**Activity**
Please return the lines below verbatim, beginning at the one that has "root of tail: (406, 256)" and stopping after the one that has "left knee: (422, 382)", and add no other lines.

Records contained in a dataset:
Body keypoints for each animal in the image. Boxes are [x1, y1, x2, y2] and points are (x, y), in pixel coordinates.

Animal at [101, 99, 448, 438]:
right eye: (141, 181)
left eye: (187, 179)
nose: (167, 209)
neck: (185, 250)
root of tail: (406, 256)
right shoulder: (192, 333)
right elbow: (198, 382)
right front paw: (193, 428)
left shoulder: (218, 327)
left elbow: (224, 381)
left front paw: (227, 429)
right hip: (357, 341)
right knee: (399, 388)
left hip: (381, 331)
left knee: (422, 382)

--

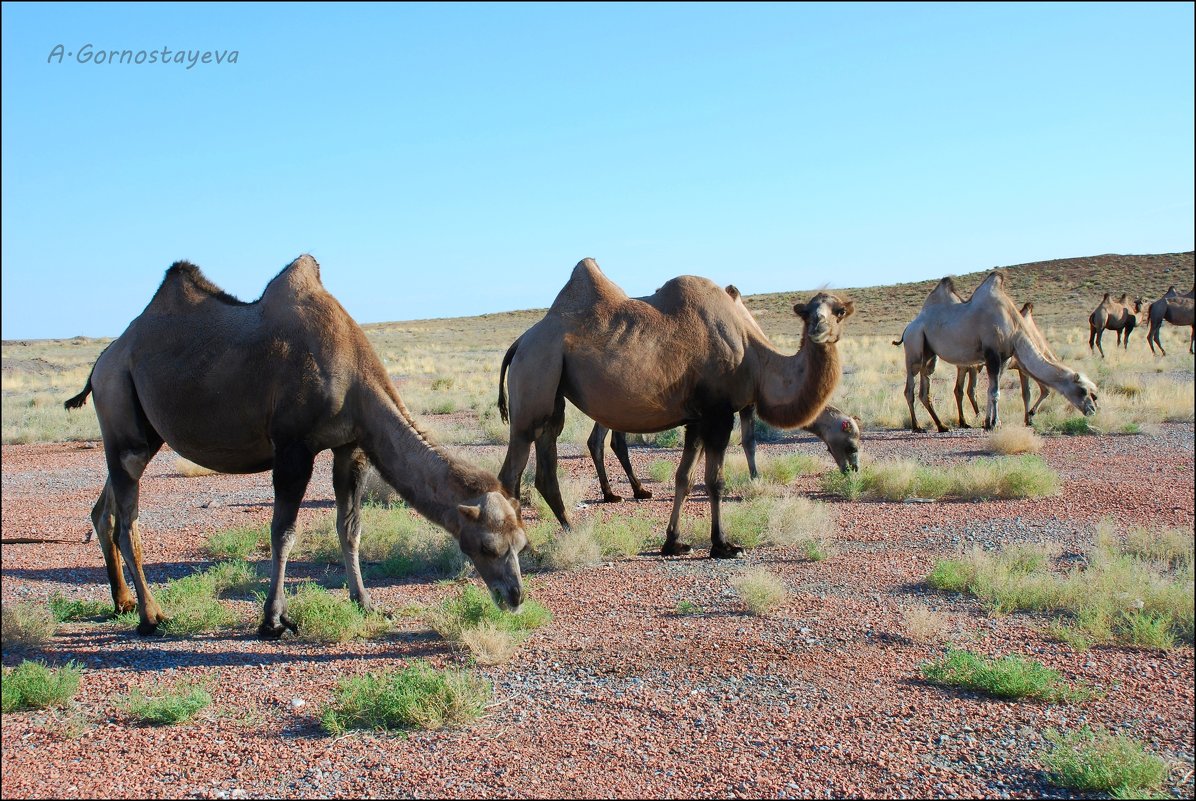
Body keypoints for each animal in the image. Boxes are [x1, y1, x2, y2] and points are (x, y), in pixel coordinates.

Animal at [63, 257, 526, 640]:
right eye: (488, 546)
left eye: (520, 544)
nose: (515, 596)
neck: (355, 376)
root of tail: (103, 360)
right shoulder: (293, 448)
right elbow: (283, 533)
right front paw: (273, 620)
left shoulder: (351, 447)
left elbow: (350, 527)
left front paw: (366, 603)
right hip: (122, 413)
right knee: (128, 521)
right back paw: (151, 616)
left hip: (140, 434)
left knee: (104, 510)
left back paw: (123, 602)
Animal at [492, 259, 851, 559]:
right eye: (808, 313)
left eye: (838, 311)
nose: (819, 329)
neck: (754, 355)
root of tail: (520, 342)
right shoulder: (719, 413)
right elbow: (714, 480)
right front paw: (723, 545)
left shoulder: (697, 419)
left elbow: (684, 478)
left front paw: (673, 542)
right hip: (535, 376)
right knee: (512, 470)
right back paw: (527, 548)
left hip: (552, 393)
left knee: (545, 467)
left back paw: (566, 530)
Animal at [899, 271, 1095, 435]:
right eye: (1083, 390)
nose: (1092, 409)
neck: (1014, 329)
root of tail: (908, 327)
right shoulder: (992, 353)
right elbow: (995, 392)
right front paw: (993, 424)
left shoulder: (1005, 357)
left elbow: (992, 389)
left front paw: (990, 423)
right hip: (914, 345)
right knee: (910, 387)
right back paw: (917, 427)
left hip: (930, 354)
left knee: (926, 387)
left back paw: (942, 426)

...

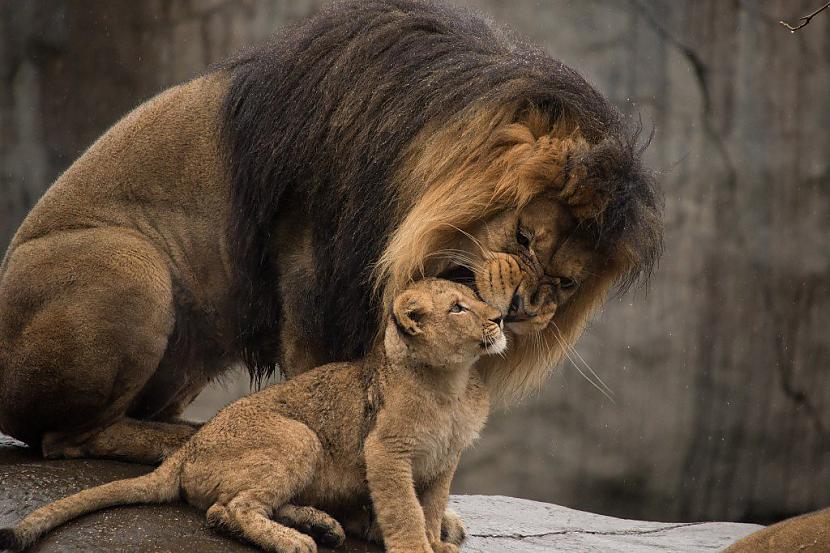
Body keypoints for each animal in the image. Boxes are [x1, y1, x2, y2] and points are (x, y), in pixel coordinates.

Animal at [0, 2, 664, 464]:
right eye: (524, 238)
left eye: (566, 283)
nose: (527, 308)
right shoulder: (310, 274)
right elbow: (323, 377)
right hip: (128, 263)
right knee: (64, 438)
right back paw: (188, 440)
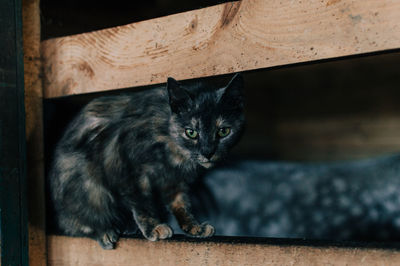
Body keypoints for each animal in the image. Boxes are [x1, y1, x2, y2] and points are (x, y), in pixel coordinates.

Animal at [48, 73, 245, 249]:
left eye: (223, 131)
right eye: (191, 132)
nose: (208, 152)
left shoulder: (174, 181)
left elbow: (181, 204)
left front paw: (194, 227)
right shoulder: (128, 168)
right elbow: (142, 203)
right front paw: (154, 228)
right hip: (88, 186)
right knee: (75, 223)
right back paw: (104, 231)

**Expected answer**
root of tail: (406, 256)
right shoulder: (192, 333)
right elbow: (198, 382)
right front paw: (193, 428)
left shoulder: (218, 327)
left elbow: (224, 381)
left front paw: (227, 429)
right hip: (357, 341)
right knee: (399, 388)
left hip: (381, 331)
left knee: (422, 382)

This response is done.